Here is a synopsis of the recent changes.
Passwords required. All free-tier accounts, free upgraded education accounts, and single-host paid accounts now need a password. It’s generated automatically and may be changed but cannot be removed. This blocks access by those who obtain the meeting ID but not the password, and it prevents access through bots trying to join randomly generated meeting IDs in the reasonable hope of connecting to a password-free session.
Meeting ID hidden. The meeting ID no longer appears in the title bar of Zoom apps to prevent it from appearing in screen captures posted on social media or elsewhere.
Waiting Room enabled. By default, the Waiting Room feature is now enabled for all accounts, even those that previously had the option turned off. The Waiting Room puts participants who attempt to join the meeting into a holding position. The host must admit them. It’s fussy, and if it’s unnecessary in your environment, you can override the default on a per-meeting or per-host basis.
Meeting locks. With a click of the new Security button, hosts can lock a meeting at any point to prevent new participants from being added to the Waiting Room or joining directly. Another click unlocks the meeting.
Name change prevention. Hosts can prevent participants from changing the name that appears when they join or request to join a meeting. Some people—both unwanted visitors and students who thought it was funny—were changing their names to derogatory or abusive forms during meetings.
Domain contacts visibility. Zoom no longer treats every user with the same domain in their email address as belonging to the same organization. Previously, anyone with a given address could view account information or add everyone to their contacts who had the same domain, excluding some significant ISPs and mail hosts, like Gmail and iCloud. That feature is now disabled for free tier and paid single-host accounts, and must be enabled on higher-tier paid accounts.

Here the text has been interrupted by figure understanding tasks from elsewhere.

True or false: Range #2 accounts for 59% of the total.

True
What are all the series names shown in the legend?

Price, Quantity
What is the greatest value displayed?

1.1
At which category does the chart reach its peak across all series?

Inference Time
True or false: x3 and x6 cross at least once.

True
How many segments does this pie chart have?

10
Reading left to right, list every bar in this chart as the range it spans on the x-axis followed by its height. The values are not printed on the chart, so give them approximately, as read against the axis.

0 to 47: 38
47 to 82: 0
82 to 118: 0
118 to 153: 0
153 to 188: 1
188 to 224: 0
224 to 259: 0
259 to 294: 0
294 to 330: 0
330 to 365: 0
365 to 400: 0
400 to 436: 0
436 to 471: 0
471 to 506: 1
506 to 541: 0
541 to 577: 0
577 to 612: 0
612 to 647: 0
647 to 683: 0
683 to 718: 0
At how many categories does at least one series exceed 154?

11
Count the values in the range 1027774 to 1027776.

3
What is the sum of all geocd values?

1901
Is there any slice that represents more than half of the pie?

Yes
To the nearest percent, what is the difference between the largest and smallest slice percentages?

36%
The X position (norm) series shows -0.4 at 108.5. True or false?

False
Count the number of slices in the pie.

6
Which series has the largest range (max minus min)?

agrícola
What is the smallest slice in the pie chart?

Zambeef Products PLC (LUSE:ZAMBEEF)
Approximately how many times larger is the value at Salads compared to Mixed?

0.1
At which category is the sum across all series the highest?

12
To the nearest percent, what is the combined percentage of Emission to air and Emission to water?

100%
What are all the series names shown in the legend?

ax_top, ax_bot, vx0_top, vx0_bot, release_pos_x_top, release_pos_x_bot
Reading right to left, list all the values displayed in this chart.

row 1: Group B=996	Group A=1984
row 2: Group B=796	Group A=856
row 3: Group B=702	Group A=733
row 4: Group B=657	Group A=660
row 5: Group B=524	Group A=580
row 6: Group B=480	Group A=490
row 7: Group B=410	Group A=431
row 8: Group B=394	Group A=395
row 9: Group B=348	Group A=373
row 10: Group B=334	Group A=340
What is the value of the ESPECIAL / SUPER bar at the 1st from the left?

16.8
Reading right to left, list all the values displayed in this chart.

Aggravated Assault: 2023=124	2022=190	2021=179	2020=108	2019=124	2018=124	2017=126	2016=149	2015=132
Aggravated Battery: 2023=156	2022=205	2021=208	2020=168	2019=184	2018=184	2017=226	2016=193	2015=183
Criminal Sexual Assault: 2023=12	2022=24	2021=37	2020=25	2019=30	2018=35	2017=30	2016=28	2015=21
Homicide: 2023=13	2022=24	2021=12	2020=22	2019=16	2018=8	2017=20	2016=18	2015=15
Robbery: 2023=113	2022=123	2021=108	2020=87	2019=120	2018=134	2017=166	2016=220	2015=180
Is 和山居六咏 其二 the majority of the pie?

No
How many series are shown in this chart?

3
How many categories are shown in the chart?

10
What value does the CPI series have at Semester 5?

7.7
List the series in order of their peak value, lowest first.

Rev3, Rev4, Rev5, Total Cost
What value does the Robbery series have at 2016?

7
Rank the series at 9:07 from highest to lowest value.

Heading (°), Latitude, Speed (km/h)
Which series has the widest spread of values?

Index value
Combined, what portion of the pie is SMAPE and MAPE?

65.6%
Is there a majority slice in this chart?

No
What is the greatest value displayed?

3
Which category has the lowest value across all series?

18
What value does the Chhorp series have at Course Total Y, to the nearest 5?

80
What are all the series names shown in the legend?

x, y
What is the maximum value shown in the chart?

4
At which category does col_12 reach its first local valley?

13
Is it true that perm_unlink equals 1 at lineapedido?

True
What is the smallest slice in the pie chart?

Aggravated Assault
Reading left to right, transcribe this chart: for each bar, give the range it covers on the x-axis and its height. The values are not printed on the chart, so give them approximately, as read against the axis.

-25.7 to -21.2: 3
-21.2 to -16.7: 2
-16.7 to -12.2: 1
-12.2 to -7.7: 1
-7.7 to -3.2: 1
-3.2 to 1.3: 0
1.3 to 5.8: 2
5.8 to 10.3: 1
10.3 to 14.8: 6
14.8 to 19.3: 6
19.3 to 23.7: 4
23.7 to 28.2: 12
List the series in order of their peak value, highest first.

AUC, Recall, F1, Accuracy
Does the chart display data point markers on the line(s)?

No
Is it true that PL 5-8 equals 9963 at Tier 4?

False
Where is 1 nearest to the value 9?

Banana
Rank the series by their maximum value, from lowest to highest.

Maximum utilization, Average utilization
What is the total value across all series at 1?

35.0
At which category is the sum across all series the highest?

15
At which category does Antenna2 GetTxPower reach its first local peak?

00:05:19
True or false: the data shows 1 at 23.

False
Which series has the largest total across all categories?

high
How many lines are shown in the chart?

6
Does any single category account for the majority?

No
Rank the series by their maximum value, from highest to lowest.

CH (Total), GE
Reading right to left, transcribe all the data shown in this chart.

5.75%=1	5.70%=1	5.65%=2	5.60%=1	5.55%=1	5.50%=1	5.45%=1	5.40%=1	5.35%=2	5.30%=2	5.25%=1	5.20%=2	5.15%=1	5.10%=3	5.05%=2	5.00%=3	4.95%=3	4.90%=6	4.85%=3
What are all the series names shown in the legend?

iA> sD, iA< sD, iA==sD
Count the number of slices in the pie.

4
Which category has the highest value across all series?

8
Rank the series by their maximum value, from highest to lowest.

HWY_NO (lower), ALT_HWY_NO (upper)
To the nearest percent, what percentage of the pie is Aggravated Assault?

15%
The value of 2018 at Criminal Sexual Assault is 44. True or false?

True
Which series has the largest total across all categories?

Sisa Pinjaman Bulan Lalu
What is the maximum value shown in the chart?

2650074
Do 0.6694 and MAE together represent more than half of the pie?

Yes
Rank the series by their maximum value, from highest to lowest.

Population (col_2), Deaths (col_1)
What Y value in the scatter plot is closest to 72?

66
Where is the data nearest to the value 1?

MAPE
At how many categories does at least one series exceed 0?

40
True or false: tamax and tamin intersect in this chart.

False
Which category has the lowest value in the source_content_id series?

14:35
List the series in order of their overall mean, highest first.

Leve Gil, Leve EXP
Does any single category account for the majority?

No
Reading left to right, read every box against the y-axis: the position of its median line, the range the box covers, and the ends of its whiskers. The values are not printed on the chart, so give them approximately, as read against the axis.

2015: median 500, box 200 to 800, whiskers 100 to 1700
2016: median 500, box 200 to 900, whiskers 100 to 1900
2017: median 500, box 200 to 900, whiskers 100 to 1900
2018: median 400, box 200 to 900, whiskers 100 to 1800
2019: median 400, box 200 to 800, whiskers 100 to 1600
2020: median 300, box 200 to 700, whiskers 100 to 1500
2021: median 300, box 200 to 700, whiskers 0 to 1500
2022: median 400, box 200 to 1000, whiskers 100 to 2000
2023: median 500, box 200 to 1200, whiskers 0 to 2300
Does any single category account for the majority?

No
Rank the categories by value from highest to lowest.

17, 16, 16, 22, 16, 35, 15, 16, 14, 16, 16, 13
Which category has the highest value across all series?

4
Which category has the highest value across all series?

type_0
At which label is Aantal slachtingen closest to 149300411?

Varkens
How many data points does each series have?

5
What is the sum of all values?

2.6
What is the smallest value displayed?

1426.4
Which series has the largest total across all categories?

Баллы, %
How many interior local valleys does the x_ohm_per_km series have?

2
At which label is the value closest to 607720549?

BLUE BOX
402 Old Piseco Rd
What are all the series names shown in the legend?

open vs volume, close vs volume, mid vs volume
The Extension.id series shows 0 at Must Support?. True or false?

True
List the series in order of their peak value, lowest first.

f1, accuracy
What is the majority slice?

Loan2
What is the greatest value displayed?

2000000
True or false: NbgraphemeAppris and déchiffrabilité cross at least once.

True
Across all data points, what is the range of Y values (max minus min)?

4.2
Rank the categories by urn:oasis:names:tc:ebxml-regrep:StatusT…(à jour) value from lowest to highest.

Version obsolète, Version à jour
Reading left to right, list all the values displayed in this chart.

Traffic routed through China. The paths that data travels is a political, regulatory, and business question, not just a technical one. Citizen Lab’s report revealed that Zoom was routing some traffic that didn’t involve any participants in China through servers in that country. Zoom explained that it was an error in load balancing, which seemed plausible given the quick scaling of operations it needed to have. The company said it made permanent changes to prevent data passing through Chinese servers from outside the country. A new feature for paid users starts April 18, and those users will be able to select which of several regions data may pass through. Free users are locked to data centers in the region from which they subscribed. Apart from concerns about China, some people outside the United States don’t trust the National Security Agency or other US intelligence groups.